Chrome’s Future Isn’t for Sale — If It Were, It Should Belong to Everyone
Last week, Perplexity claimed it wanted to buy Google Chrome for $34.5 billion.
It made for easy headlines — but it wasn’t real. Google isn’t selling Chrome. No process. No talks. Not on the table.
And even if it were, the problem isn’t just price. It’s that no plausible buyer could acquire Chrome without triggering massive regulatory backlash, especially in Europe.
Why No Buyer Clears the Bar
Run the list and you hit a wall every time:
- Big Tech rivals like Apple, Microsoft, Meta, or Amazon? Dead on arrival with U.S. antitrust and impossible under EU competition law.
- Private equity? Misaligned incentives, cost-cutting pressure, and profit-driven governance that undermines openness.
- Foreign buyers? Geopolitical firestorm, data sovereignty concerns, and CFIUS roadblocks.
- Telecom/ISP consortia? Net neutrality conflicts and incentive to gatekeep.
This isn’t a product swap. Chrome is core internet infrastructure — a browser with majority market share, a development platform via Chromium, and the default on billions of devices.
Which is why the only realistic path isn’t to sell it to anyone — it’s to put it under shared stewardship.
Precedent Exists
The internet itself was born from public investment — DARPA funded ARPANET, NSF supported core protocols, and that backbone became the global network we all use.
The Linux kernel, which powers Android, AWS, and countless devices, thrives under a foundation model with corporate and government contributions.
GPS, indispensable to global commerce, is run as a free public service funded by the U.S. Department of Defense — but used globally.
Internationally, the concept isn’t radical:
- The BBC operates as a publicly funded broadcaster in the UK.
- CERN advances scientific research through multinational funding.
- South Korea treats high-speed broadband as national infrastructure, backed by direct government investment.
We’ve done this before. We do it now. The precedent is clear.
Anticipating the Objections
“No government will fund a global browser alone.”
True — which is why the model must be multinational. The U.S., EU, and other major economies could co-fund Chrome stewardship, much like the International Space Station or CERN.
“Public stewardship will slow innovation.”

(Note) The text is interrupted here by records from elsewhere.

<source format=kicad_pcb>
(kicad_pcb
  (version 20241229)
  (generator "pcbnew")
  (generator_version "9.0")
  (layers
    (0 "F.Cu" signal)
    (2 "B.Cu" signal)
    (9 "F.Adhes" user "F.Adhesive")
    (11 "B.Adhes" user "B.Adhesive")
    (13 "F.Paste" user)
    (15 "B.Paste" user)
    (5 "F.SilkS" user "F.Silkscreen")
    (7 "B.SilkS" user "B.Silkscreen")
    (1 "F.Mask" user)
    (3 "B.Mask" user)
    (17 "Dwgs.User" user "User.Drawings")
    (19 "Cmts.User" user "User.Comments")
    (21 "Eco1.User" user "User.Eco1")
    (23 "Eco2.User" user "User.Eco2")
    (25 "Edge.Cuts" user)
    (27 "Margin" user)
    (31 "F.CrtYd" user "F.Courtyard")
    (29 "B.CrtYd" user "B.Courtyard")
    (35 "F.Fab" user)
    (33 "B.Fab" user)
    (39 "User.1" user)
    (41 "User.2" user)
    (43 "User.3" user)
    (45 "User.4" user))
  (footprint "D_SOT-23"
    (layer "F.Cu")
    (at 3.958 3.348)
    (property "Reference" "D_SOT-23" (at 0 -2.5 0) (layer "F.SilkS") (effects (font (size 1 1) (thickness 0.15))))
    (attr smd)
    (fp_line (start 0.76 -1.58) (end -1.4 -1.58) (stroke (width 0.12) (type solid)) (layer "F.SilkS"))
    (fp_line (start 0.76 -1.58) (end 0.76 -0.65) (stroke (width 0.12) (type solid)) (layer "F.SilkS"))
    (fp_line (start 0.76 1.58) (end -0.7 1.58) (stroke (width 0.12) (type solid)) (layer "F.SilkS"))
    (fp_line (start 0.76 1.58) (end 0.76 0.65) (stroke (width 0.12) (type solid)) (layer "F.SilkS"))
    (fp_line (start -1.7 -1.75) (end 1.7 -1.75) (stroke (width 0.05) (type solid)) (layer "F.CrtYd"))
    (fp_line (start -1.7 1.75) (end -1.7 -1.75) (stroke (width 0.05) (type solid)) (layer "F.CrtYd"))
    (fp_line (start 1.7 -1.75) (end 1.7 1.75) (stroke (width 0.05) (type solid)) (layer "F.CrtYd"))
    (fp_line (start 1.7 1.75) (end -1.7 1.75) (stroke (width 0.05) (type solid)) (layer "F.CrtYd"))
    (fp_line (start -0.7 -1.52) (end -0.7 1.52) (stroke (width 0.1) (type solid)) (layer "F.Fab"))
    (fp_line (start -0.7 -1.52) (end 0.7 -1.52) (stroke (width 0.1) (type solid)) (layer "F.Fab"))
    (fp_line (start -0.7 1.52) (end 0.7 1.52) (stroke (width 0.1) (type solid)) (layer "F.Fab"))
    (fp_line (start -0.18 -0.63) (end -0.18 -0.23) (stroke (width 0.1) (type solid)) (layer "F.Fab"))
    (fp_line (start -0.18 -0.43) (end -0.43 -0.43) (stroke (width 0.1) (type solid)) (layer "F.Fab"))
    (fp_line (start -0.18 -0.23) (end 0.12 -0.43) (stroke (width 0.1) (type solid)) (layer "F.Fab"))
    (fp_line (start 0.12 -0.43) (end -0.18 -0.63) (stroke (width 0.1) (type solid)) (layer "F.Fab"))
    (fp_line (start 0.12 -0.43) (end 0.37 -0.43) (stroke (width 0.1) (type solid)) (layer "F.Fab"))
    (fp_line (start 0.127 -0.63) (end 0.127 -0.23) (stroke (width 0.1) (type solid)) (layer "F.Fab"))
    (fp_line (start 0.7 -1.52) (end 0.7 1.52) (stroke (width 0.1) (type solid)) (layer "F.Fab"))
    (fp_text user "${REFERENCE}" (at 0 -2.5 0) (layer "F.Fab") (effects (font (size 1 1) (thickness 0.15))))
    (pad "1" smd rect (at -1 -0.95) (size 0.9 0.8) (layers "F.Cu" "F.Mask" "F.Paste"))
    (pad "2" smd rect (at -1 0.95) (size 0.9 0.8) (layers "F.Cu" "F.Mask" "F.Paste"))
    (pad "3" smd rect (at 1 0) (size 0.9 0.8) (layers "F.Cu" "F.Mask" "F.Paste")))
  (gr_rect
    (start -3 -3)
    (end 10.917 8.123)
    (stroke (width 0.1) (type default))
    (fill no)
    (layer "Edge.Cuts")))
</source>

Chrome’s value isn’t bleeding-edge features. It’s stability, security, and universal compatibility. Nonprofit stewardship works — Mozilla has kept Firefox competitive for decades. And a foundation isn’t bound to quarterly earnings, allowing long-term investment in security and accessibility.

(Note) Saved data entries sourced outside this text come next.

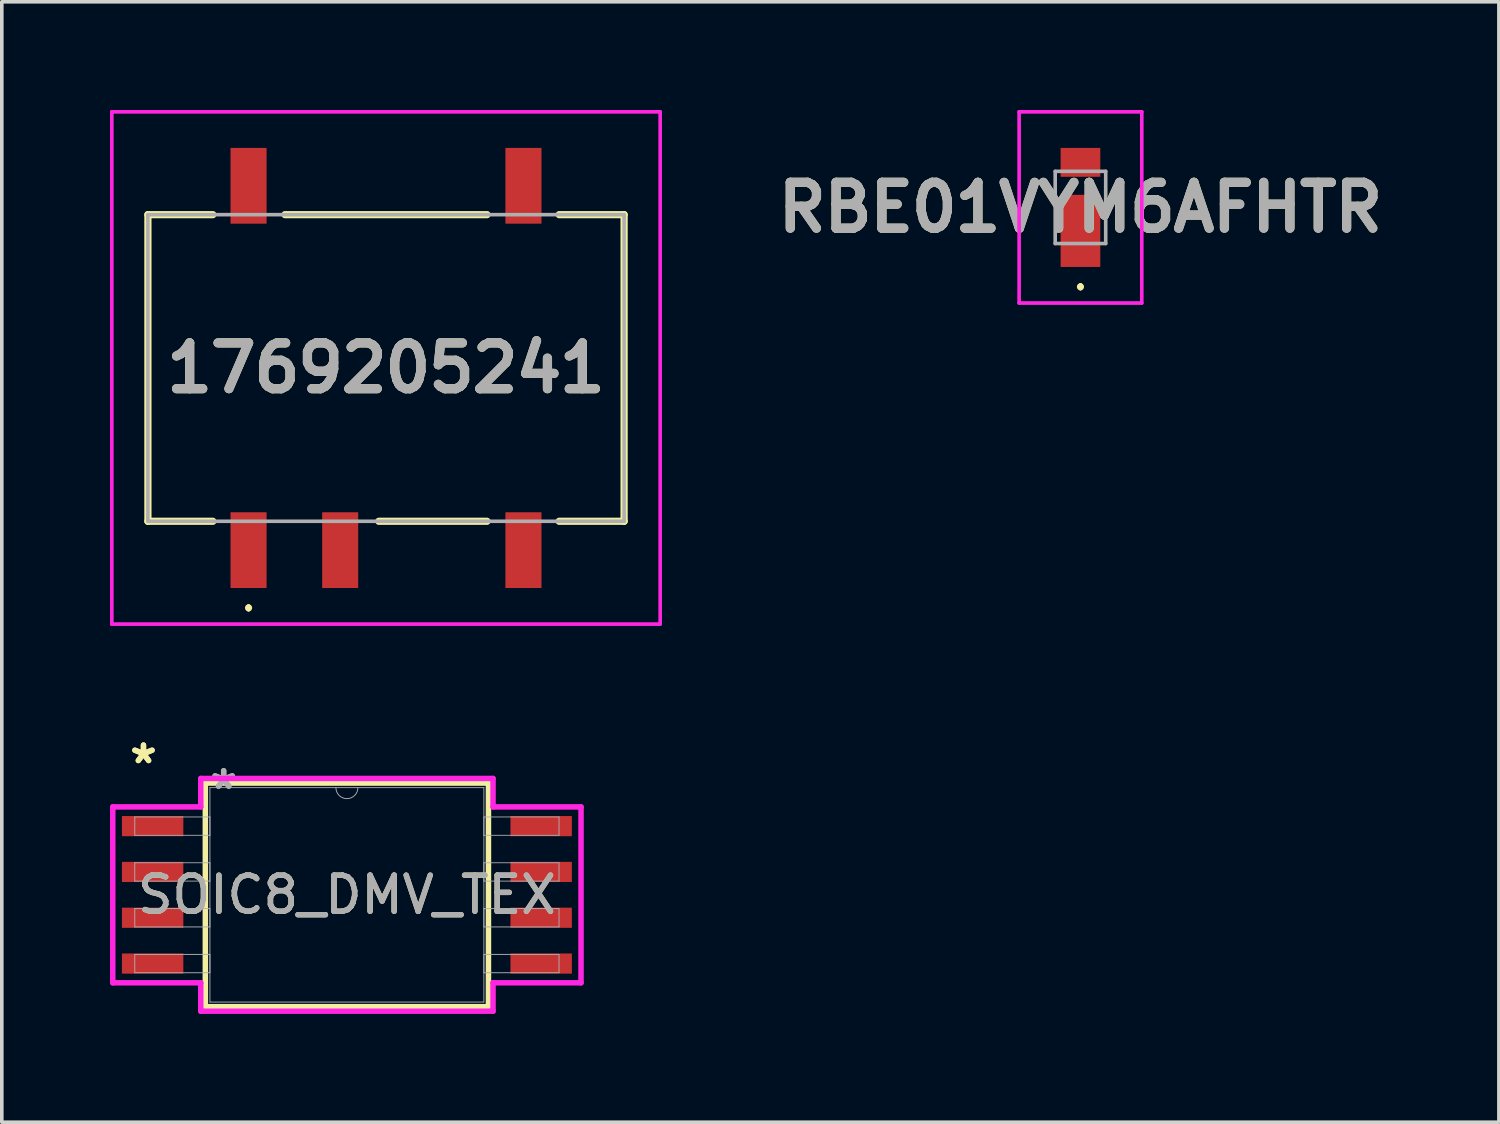
<source format=kicad_pcb>
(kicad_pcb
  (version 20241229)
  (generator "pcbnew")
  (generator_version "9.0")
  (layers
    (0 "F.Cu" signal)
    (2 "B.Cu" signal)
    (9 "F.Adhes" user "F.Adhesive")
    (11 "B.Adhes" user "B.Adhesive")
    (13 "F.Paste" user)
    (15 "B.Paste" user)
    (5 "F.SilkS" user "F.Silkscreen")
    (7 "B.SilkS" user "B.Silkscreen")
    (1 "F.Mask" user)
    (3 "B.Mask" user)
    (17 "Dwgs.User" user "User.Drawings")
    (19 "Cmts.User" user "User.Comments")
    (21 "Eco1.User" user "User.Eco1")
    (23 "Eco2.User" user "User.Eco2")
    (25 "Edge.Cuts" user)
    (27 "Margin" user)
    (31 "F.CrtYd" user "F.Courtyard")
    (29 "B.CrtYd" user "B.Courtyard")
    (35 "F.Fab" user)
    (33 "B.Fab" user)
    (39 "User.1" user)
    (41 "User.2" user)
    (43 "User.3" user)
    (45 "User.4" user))
  (footprint "SOIC8_DMV_TEX"
    (layer "F.Cu")
    (at 6.566 21.755)
    (property "Reference" "SOIC8_DMV_TEX" (at 0 0 0) (unlocked yes) (layer "F.SilkS") (effects (font (size 1 1) (thickness 0.15))))
    (attr smd)
    (fp_line (start -3.924 -3.099) (end -3.924 3.099) (stroke (width 0.152) (type solid)) (layer "F.SilkS"))
    (fp_line (start -3.924 3.099) (end 3.924 3.099) (stroke (width 0.152) (type solid)) (layer "F.SilkS"))
    (fp_line (start 3.924 -3.099) (end -3.924 -3.099) (stroke (width 0.152) (type solid)) (layer "F.SilkS"))
    (fp_line (start 3.924 3.099) (end 3.924 -3.099) (stroke (width 0.152) (type solid)) (layer "F.SilkS"))
    (fp_line (start -6.49 -2.438) (end -4.051 -2.438) (stroke (width 0.152) (type solid)) (layer "F.CrtYd"))
    (fp_line (start -6.49 2.438) (end -6.49 -2.438) (stroke (width 0.152) (type solid)) (layer "F.CrtYd"))
    (fp_line (start -6.49 2.438) (end -4.051 2.438) (stroke (width 0.152) (type solid)) (layer "F.CrtYd"))
    (fp_line (start -4.051 -3.226) (end 4.051 -3.226) (stroke (width 0.152) (type solid)) (layer "F.CrtYd"))
    (fp_line (start -4.051 -2.438) (end -4.051 -3.226) (stroke (width 0.152) (type solid)) (layer "F.CrtYd"))
    (fp_line (start -4.051 3.226) (end -4.051 2.438) (stroke (width 0.152) (type solid)) (layer "F.CrtYd"))
    (fp_line (start 4.051 -3.226) (end 4.051 -2.438) (stroke (width 0.152) (type solid)) (layer "F.CrtYd"))
    (fp_line (start 4.051 2.438) (end 4.051 3.226) (stroke (width 0.152) (type solid)) (layer "F.CrtYd"))
    (fp_line (start 4.051 3.226) (end -4.051 3.226) (stroke (width 0.152) (type solid)) (layer "F.CrtYd"))
    (fp_line (start 6.49 -2.438) (end 4.051 -2.438) (stroke (width 0.152) (type solid)) (layer "F.CrtYd"))
    (fp_line (start 6.49 -2.438) (end 6.49 2.438) (stroke (width 0.152) (type solid)) (layer "F.CrtYd"))
    (fp_line (start 6.49 2.438) (end 4.051 2.438) (stroke (width 0.152) (type solid)) (layer "F.CrtYd"))
    (fp_line (start -5.88 -2.159) (end -5.88 -1.651) (stroke (width 0.025) (type solid)) (layer "F.Fab"))
    (fp_line (start -5.88 -1.651) (end -3.797 -1.651) (stroke (width 0.025) (type solid)) (layer "F.Fab"))
    (fp_line (start -5.88 -0.889) (end -5.88 -0.381) (stroke (width 0.025) (type solid)) (layer "F.Fab"))
    (fp_line (start -5.88 -0.381) (end -3.797 -0.381) (stroke (width 0.025) (type solid)) (layer "F.Fab"))
    (fp_line (start -5.88 0.381) (end -5.88 0.889) (stroke (width 0.025) (type solid)) (layer "F.Fab"))
    (fp_line (start -5.88 0.889) (end -3.797 0.889) (stroke (width 0.025) (type solid)) (layer "F.Fab"))
    (fp_line (start -5.88 1.651) (end -5.88 2.159) (stroke (width 0.025) (type solid)) (layer "F.Fab"))
    (fp_line (start -5.88 2.159) (end -3.797 2.159) (stroke (width 0.025) (type solid)) (layer "F.Fab"))
    (fp_line (start -3.797 -2.972) (end -3.797 2.972) (stroke (width 0.025) (type solid)) (layer "F.Fab"))
    (fp_line (start -3.797 -2.159) (end -5.88 -2.159) (stroke (width 0.025) (type solid)) (layer "F.Fab"))
    (fp_line (start -3.797 -1.651) (end -3.797 -2.159) (stroke (width 0.025) (type solid)) (layer "F.Fab"))
    (fp_line (start -3.797 -0.889) (end -5.88 -0.889) (stroke (width 0.025) (type solid)) (layer "F.Fab"))
    (fp_line (start -3.797 -0.381) (end -3.797 -0.889) (stroke (width 0.025) (type solid)) (layer "F.Fab"))
    (fp_line (start -3.797 0.381) (end -5.88 0.381) (stroke (width 0.025) (type solid)) (layer "F.Fab"))
    (fp_line (start -3.797 0.889) (end -3.797 0.381) (stroke (width 0.025) (type solid)) (layer "F.Fab"))
    (fp_line (start -3.797 1.651) (end -5.88 1.651) (stroke (width 0.025) (type solid)) (layer "F.Fab"))
    (fp_line (start -3.797 2.159) (end -3.797 1.651) (stroke (width 0.025) (type solid)) (layer "F.Fab"))
    (fp_line (start -3.797 2.972) (end 3.797 2.972) (stroke (width 0.025) (type solid)) (layer "F.Fab"))
    (fp_line (start 3.797 -2.972) (end -3.797 -2.972) (stroke (width 0.025) (type solid)) (layer "F.Fab"))
    (fp_line (start 3.797 -2.159) (end 3.797 -1.651) (stroke (width 0.025) (type solid)) (layer "F.Fab"))
    (fp_line (start 3.797 -1.651) (end 5.88 -1.651) (stroke (width 0.025) (type solid)) (layer "F.Fab"))
    (fp_line (start 3.797 -0.889) (end 3.797 -0.381) (stroke (width 0.025) (type solid)) (layer "F.Fab"))
    (fp_line (start 3.797 -0.381) (end 5.88 -0.381) (stroke (width 0.025) (type solid)) (layer "F.Fab"))
    (fp_line (start 3.797 0.381) (end 3.797 0.889) (stroke (width 0.025) (type solid)) (layer "F.Fab"))
    (fp_line (start 3.797 0.889) (end 5.88 0.889) (stroke (width 0.025) (type solid)) (layer "F.Fab"))
    (fp_line (start 3.797 1.651) (end 3.797 2.159) (stroke (width 0.025) (type solid)) (layer "F.Fab"))
    (fp_line (start 3.797 2.159) (end 5.88 2.159) (stroke (width 0.025) (type solid)) (layer "F.Fab"))
    (fp_line (start 3.797 2.972) (end 3.797 -2.972) (stroke (width 0.025) (type solid)) (layer "F.Fab"))
    (fp_line (start 5.88 -2.159) (end 3.797 -2.159) (stroke (width 0.025) (type solid)) (layer "F.Fab"))
    (fp_line (start 5.88 -1.651) (end 5.88 -2.159) (stroke (width 0.025) (type solid)) (layer "F.Fab"))
    (fp_line (start 5.88 -0.889) (end 3.797 -0.889) (stroke (width 0.025) (type solid)) (layer "F.Fab"))
    (fp_line (start 5.88 -0.381) (end 5.88 -0.889) (stroke (width 0.025) (type solid)) (layer "F.Fab"))
    (fp_line (start 5.88 0.381) (end 3.797 0.381) (stroke (width 0.025) (type solid)) (layer "F.Fab"))
    (fp_line (start 5.88 0.889) (end 5.88 0.381) (stroke (width 0.025) (type solid)) (layer "F.Fab"))
    (fp_line (start 5.88 1.651) (end 3.797 1.651) (stroke (width 0.025) (type solid)) (layer "F.Fab"))
    (fp_line (start 5.88 2.159) (end 5.88 1.651) (stroke (width 0.025) (type solid)) (layer "F.Fab"))
    (fp_arc (start 0.3048 -2.9718) (mid 0 -2.667) (end -0.3048 -2.9718) (stroke (width 0.0254) (type solid)) (layer "F.Fab"))
    (fp_text user "*" (at -5.639 -3.607 0) (unlocked yes) (layer "F.SilkS") (effects (font (size 1 1) (thickness 0.15))))
    (fp_text user "*" (at -5.639 -3.607 0) (layer "F.SilkS") (effects (font (size 1 1) (thickness 0.15))))
    (fp_text user "*" (at -3.416 -2.896 0) (layer "F.Fab") (effects (font (size 1 1) (thickness 0.15))))
    (fp_text user "*" (at -3.416 -2.896 0) (unlocked yes) (layer "F.Fab") (effects (font (size 1 1) (thickness 0.15))))
    (fp_text user "${REFERENCE}" (at 0 0 0) (unlocked yes) (layer "F.Fab") (effects (font (size 1 1) (thickness 0.15))))
    (pad "1" smd rect (at -5.385 -1.905) (size 1.702 0.559) (layers "F.Cu" "F.Mask" "F.Paste"))
    (pad "2" smd rect (at -5.385 -0.635) (size 1.702 0.559) (layers "F.Cu" "F.Mask" "F.Paste"))
    (pad "3" smd rect (at -5.385 0.635) (size 1.702 0.559) (layers "F.Cu" "F.Mask" "F.Paste"))
    (pad "4" smd rect (at -5.385 1.905) (size 1.702 0.559) (layers "F.Cu" "F.Mask" "F.Paste"))
    (pad "5" smd rect (at 5.385 1.905) (size 1.702 0.559) (layers "F.Cu" "F.Mask" "F.Paste"))
    (pad "6" smd rect (at 5.385 0.635) (size 1.702 0.559) (layers "F.Cu" "F.Mask" "F.Paste"))
    (pad "7" smd rect (at 5.385 -0.635) (size 1.702 0.559) (layers "F.Cu" "F.Mask" "F.Paste"))
    (pad "8" smd rect (at 5.385 -1.905) (size 1.702 0.559) (layers "F.Cu" "F.Mask" "F.Paste")))
  (footprint "1769205241"
    (layer "F.Cu")
    (at 7.65 7.15)
    (property "Reference" "1769205241" (at 0 0 0) (layer "F.SilkS") (effects (font (size 1.27 1.27) (thickness 0.254))))
    (attr smd)
    (fp_line (start -6.6 -4.25) (end -6.6 4.25) (stroke (width 0.2) (type solid)) (layer "F.SilkS"))
    (fp_line (start -6.6 4.25) (end -4.8 4.25) (stroke (width 0.2) (type solid)) (layer "F.SilkS"))
    (fp_line (start -4.8 -4.25) (end -6.6 -4.25) (stroke (width 0.2) (type solid)) (layer "F.SilkS"))
    (fp_line (start -3.81 6.6) (end -3.81 6.6) (stroke (width 0.1) (type solid)) (layer "F.SilkS"))
    (fp_line (start -3.81 6.7) (end -3.81 6.7) (stroke (width 0.1) (type solid)) (layer "F.SilkS"))
    (fp_line (start -0.2 4.25) (end 2.8 4.25) (stroke (width 0.2) (type solid)) (layer "F.SilkS"))
    (fp_line (start 2.8 -4.25) (end -2.8 -4.25) (stroke (width 0.2) (type solid)) (layer "F.SilkS"))
    (fp_line (start 4.8 4.25) (end 6.6 4.25) (stroke (width 0.2) (type solid)) (layer "F.SilkS"))
    (fp_line (start 6.6 -4.25) (end 4.8 -4.25) (stroke (width 0.2) (type solid)) (layer "F.SilkS"))
    (fp_line (start 6.6 4.25) (end 6.6 -4.25) (stroke (width 0.2) (type solid)) (layer "F.SilkS"))
    (fp_arc (start -3.81 6.6) (mid -3.76 6.65) (end -3.81 6.7) (stroke (width 0.1) (type solid)) (layer "F.SilkS"))
    (fp_arc (start -3.81 6.7) (mid -3.86 6.65) (end -3.81 6.6) (stroke (width 0.1) (type solid)) (layer "F.SilkS"))
    (fp_line (start -7.6 -7.1) (end 7.6 -7.1) (stroke (width 0.1) (type solid)) (layer "F.CrtYd"))
    (fp_line (start -7.6 7.1) (end -7.6 -7.1) (stroke (width 0.1) (type solid)) (layer "F.CrtYd"))
    (fp_line (start 7.6 -7.1) (end 7.6 7.1) (stroke (width 0.1) (type solid)) (layer "F.CrtYd"))
    (fp_line (start 7.6 7.1) (end -7.6 7.1) (stroke (width 0.1) (type solid)) (layer "F.CrtYd"))
    (fp_line (start -6.6 -4.25) (end -6.6 4.25) (stroke (width 0.1) (type solid)) (layer "F.Fab"))
    (fp_line (start -6.6 4.25) (end 6.6 4.25) (stroke (width 0.1) (type solid)) (layer "F.Fab"))
    (fp_line (start 6.6 -4.25) (end -6.6 -4.25) (stroke (width 0.1) (type solid)) (layer "F.Fab"))
    (fp_line (start 6.6 4.25) (end 6.6 -4.25) (stroke (width 0.1) (type solid)) (layer "F.Fab"))
    (fp_text user "${REFERENCE}" (at 0 0 0) (layer "F.Fab") (effects (font (size 1.27 1.27) (thickness 0.254))))
    (pad "1" smd rect (at -3.81 5.05) (size 1 2.1) (layers "F.Cu" "F.Mask" "F.Paste"))
    (pad "2" smd rect (at -1.27 5.05) (size 1 2.1) (layers "F.Cu" "F.Mask" "F.Paste"))
    (pad "4" smd rect (at 3.81 5.05) (size 1 2.1) (layers "F.Cu" "F.Mask" "F.Paste"))
    (pad "5" smd rect (at 3.81 -5.05) (size 1 2.1) (layers "F.Cu" "F.Mask" "F.Paste"))
    (pad "8" smd rect (at -3.81 -5.05) (size 1 2.1) (layers "F.Cu" "F.Mask" "F.Paste")))
  (footprint "RBE01VYM6AFHTR"
    (layer "F.Cu")
    (at 26.9 2.7)
    (property "Reference" "RBE01VYM6AFHTR" (at 0 0 0) (layer "F.SilkS") (effects (font (size 1.27 1.27) (thickness 0.254))))
    (attr smd)
    (fp_line (start 0 2.15) (end 0 2.15) (stroke (width 0.1) (type solid)) (layer "F.SilkS"))
    (fp_line (start 0 2.25) (end 0 2.25) (stroke (width 0.1) (type solid)) (layer "F.SilkS"))
    (fp_arc (start 0 2.15) (mid 0.05 2.2) (end 0 2.25) (stroke (width 0.1) (type solid)) (layer "F.SilkS"))
    (fp_arc (start 0 2.25) (mid -0.05 2.2) (end 0 2.15) (stroke (width 0.1) (type solid)) (layer "F.SilkS"))
    (fp_line (start -1.7 -2.65) (end 1.7 -2.65) (stroke (width 0.1) (type solid)) (layer "F.CrtYd"))
    (fp_line (start -1.7 2.65) (end -1.7 -2.65) (stroke (width 0.1) (type solid)) (layer "F.CrtYd"))
    (fp_line (start 1.7 -2.65) (end 1.7 2.65) (stroke (width 0.1) (type solid)) (layer "F.CrtYd"))
    (fp_line (start 1.7 2.65) (end -1.7 2.65) (stroke (width 0.1) (type solid)) (layer "F.CrtYd"))
    (fp_line (start -0.7 -1) (end -0.7 1) (stroke (width 0.1) (type solid)) (layer "F.Fab"))
    (fp_line (start -0.7 1) (end 0.7 1) (stroke (width 0.1) (type solid)) (layer "F.Fab"))
    (fp_line (start 0.7 -1) (end -0.7 -1) (stroke (width 0.1) (type solid)) (layer "F.Fab"))
    (fp_line (start 0.7 1) (end 0.7 -1) (stroke (width 0.1) (type solid)) (layer "F.Fab"))
    (fp_text user "${REFERENCE}" (at 0 0 0) (layer "F.Fab") (effects (font (size 1.27 1.27) (thickness 0.254))))
    (pad "1" smd rect (at 0 0.65) (size 1.1 2) (layers "F.Cu" "F.Mask" "F.Paste"))
    (pad "2" smd rect (at 0 -1.25 90) (size 0.8 1.1) (layers "F.Cu" "F.Mask" "F.Paste")))
  (gr_rect
    (start -3 -3)
    (end 38.499 28.057)
    (stroke (width 0.1) (type default))
    (fill no)
    (layer "Edge.Cuts")))
</source>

“Governance will be a mess.”
We already have functioning models: The Linux Foundation, W3C, and Apache Software Foundation manage large-scale, global, open-source projects with mixed public/private governance. A Chrome foundation could follow the same path, with seats for developers, corporate stakeholders, public interest groups, and multiple national representatives — ensuring no single country controls the project.
The Economics Are Manageable
Google spends an estimated $1–2 billion annually maintaining and improving Chrome.
For perspective:
- The U.S. spends more than that on highway maintenance every few days.
- The EU allocates €95 billion over seven years to research through Horizon Europe.
Funding could come from:
- Direct government appropriations from multiple nations.
- A small levy on digital advertising revenue.
- Contributions from companies that rely on Chromium (Microsoft, Samsung, Amazon).
This investment would secure browser independence for billions of users worldwide while maintaining the Chromium ecosystem that powers 70% of the web.
Regulatory Fit
“Remedies must restore competitive markets, not just reshuffle market power.”
— Jonathan Kanter, DOJ Antitrust Division Chief
EU regulators have been explicit: Dominant platforms cannot simply be transferred to other dominant players. The Digital Markets Act envisions structural separation and infrastructure independence — exactly what a multinational public Chrome foundation would achieve.
A truly open-source Chrome, stewarded by an independent, multinational foundation, is the cleanest antitrust remedy available. It removes monopoly control without creating another one.
The Path Forward
- Convene a working group with the DOJ, EU competition authorities, major Chrome-dependent companies, and open-source foundations.
- Draft a governance charter modeled on the Linux Foundation, with transparent decision-making, multinational representation, and public oversight.
- Secure funding commitments from multiple governments and industry stakeholders before any divestiture process begins.
This framework could be operational over a multi-year transition, with governance and funding agreements in place well before any transfer.
Why It Matters
The Perplexity “offer” was theater. But it points to a serious question:
What happens when essential digital infrastructure is controlled by a single company?
The answer isn’t finding a different owner.
It’s recognizing that some things are too important for any one entity — or any one country — to own.
If Chrome were ever for sale, it should belong to everyone.